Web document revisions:
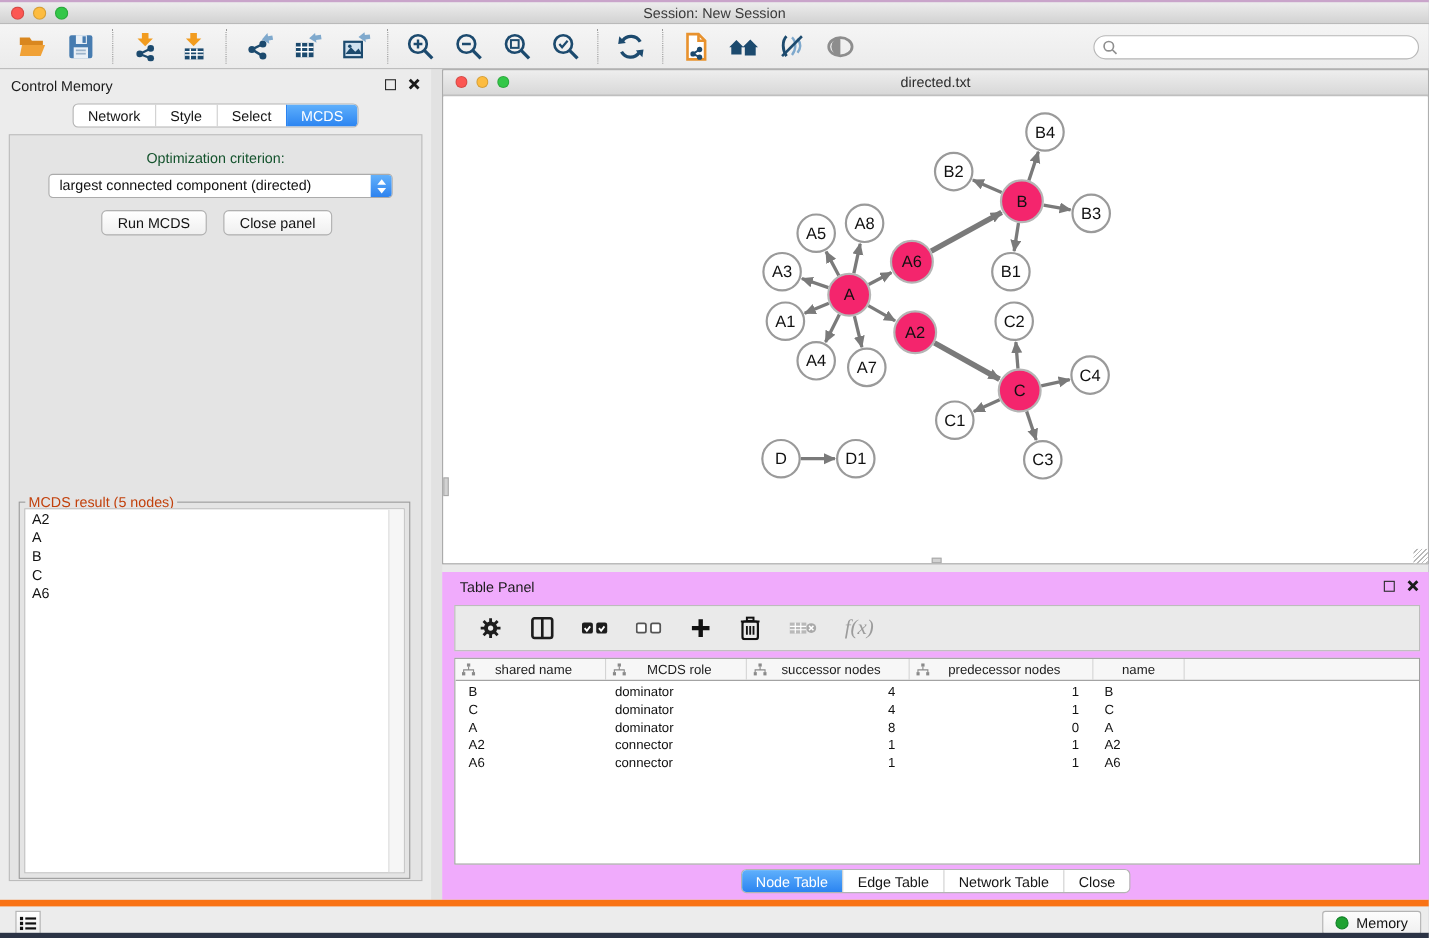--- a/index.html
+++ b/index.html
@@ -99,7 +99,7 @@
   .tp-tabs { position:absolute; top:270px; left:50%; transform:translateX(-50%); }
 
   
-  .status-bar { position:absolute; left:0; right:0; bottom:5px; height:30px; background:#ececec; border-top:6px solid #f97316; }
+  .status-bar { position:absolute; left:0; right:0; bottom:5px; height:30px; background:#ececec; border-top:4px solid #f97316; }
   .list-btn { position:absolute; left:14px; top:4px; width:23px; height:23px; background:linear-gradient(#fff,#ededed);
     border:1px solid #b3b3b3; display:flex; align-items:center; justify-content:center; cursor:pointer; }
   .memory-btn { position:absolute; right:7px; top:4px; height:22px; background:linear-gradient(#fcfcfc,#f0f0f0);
* * *
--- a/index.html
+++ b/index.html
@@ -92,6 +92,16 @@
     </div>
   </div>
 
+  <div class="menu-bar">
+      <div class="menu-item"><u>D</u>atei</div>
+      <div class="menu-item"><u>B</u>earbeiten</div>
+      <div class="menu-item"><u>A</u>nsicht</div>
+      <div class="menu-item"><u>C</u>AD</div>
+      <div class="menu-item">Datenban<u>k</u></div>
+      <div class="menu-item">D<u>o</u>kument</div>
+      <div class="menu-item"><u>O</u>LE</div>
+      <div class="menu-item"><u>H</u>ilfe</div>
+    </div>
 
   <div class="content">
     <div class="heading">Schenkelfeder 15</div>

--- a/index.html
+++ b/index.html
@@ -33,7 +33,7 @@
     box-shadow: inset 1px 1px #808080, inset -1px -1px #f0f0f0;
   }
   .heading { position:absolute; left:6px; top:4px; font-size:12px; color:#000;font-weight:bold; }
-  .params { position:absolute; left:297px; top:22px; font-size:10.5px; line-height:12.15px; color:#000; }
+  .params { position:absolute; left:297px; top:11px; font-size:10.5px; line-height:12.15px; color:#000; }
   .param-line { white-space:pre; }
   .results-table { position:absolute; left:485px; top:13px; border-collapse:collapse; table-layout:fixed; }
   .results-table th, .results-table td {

▶ **What needs to be done**
Output nothing but the number of lines in the data containing the string "linear".

▶ **Output below**
2